I shrieked, making every head in the diner turn in my direction, even those of the couples who were in the midst of painful breakups. Our waitress gave me a quelling glare, and I made one of those little apologetic hand waves and lowered my voice. “It takes
that
long?” I hissed to Valentine.

“Yes, it really does,” he replied, his expression grim. “There were witch families that lost their houses during the last recession, and they had to stay in hotels for months before they could get permission to go anywhere else, even though they had families that they could’ve stayed with, or sometimes could’ve rented cheap apartments in different areas of the city rather than pay out the nose with money they couldn’t afford to spend. But there’s no appeal process, no way to prioritize emergency requests over those that could wait, or fast-track requests from people who need to move to accept new jobs, and don’t get me started on what a headache college applications are to kids who don’t know if they’ll even be allowed to live in the area where their college is. Most witch children end up taking gap years just to give the paperwork time to go through.”

“Shit.” Something else that needed nothing more than immediate attention and overhaul, with a thoughtful implementation of better rules, and was instead going to get stuck into committee hell courtesy of the Scott siblings. I scrubbed my hand over my forehead, wishing that by friction alone I could force out some idea on how to get Prudence and Chivalry to agree with me when I finally brought this particular issue to the table. “Okay, I need you to tell Ambrose that he needs to be on the lookout for pissed-off elflings, and I’m going to have to go down tomorrow and make something work.”

Valentine stared at me, caught somewhere between the extreme hope of his idealism and the extreme cynicism that was no doubt the by-product of a life spent subject to the Scott rules dictating witch behavior. “Do you think you can?”

“I don’t have many options, do I?” I said, irritated.

“You could do nothing, you know,” Valentine pointed out. “It’s what plenty of people might do in your situation.”

“For Christ’s sake,” I grumbled, pulling out my wallet and thumbing through the contents of a billfold so meager that I was half surprised that a moth didn’t fly out. “Let’s not give me a medal for just deciding not to act like a complete dick and ignore problems. I mean, I haven’t gotten a damn thing done yet, Valentine.
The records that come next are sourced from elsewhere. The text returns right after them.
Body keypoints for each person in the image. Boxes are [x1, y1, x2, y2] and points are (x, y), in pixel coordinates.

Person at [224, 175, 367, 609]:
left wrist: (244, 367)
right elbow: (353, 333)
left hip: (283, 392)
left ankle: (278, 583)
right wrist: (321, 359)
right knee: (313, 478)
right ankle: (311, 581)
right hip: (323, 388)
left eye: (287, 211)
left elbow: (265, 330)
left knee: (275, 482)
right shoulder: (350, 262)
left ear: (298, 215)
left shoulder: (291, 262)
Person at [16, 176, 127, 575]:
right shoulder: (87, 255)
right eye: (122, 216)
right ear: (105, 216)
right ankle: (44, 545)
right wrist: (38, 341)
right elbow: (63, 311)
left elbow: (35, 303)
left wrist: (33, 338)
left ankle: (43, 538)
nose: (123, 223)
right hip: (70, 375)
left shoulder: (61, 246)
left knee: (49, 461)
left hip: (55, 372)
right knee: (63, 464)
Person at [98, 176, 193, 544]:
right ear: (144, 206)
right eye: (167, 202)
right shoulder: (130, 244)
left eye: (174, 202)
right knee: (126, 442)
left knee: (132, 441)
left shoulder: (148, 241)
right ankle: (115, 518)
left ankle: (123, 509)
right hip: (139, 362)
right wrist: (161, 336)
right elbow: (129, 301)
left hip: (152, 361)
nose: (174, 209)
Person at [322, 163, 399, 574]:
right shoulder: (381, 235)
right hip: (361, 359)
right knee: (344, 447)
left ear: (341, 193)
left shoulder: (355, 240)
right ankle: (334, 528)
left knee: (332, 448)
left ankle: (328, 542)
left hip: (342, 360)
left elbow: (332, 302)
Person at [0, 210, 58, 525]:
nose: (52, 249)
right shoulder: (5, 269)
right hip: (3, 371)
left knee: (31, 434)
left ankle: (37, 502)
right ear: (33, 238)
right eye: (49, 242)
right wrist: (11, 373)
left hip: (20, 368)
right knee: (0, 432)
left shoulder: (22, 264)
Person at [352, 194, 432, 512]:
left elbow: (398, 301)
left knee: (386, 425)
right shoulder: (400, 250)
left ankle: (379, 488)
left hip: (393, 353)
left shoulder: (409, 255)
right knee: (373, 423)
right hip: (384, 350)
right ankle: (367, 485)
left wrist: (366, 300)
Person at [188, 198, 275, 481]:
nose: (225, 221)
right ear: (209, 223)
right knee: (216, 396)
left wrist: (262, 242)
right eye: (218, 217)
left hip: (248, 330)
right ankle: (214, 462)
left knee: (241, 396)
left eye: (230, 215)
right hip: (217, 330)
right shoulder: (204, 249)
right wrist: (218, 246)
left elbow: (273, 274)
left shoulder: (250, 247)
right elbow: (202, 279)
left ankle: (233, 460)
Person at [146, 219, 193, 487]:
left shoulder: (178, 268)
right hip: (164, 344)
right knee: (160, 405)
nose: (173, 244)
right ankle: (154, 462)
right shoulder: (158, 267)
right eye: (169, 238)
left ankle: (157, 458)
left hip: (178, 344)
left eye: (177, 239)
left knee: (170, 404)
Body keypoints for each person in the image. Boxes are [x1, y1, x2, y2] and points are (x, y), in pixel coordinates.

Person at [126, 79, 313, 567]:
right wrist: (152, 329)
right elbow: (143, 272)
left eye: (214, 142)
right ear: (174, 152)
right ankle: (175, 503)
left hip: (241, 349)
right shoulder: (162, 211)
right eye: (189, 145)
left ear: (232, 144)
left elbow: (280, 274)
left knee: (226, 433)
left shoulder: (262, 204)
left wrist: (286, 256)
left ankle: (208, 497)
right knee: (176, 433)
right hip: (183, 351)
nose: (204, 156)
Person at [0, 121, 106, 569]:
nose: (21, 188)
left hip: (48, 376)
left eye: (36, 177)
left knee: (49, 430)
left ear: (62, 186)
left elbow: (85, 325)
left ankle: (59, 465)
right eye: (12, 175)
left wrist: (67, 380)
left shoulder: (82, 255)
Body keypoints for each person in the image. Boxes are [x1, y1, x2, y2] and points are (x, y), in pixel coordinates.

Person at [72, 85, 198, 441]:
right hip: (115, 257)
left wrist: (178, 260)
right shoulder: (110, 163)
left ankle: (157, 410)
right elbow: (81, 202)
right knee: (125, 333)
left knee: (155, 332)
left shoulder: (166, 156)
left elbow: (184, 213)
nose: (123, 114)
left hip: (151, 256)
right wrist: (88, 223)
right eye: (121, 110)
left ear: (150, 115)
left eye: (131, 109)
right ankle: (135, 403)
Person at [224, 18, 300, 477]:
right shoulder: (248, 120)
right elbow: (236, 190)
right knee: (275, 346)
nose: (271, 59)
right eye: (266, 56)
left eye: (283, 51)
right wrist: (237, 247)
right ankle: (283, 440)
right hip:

I don’t think that ‘good intentions’ counts as an accomplishment.”

Valentine reached over and pushed my wallet back, stopping me from pulling anything out. “I make good money, Fort. Let me get this one.” He gave me a searching look. “You’re angry at Ambrose. You think that he deserves some kind of punishment on this. But you’re working pretty hard to keep him alive here. Can I ask why that is?”

I was broke enough at this point that I wasn’t going to make a fuss about being treated to a cup of hot chocolate, so I got up from the booth and started yanking on my jacket. “Something needs to be done, Valentine, but the last time I checked, vigilante lynching squads are very rarely the answer to anything.” I pulled on my hat. “Call me if anything happens.”

I could feel Valentine’s eyes on me as I left the diner, but I didn’t look back. I couldn’t handle knowing that the hopes of yet another group were pinned on me.

It was just too depressing to think about.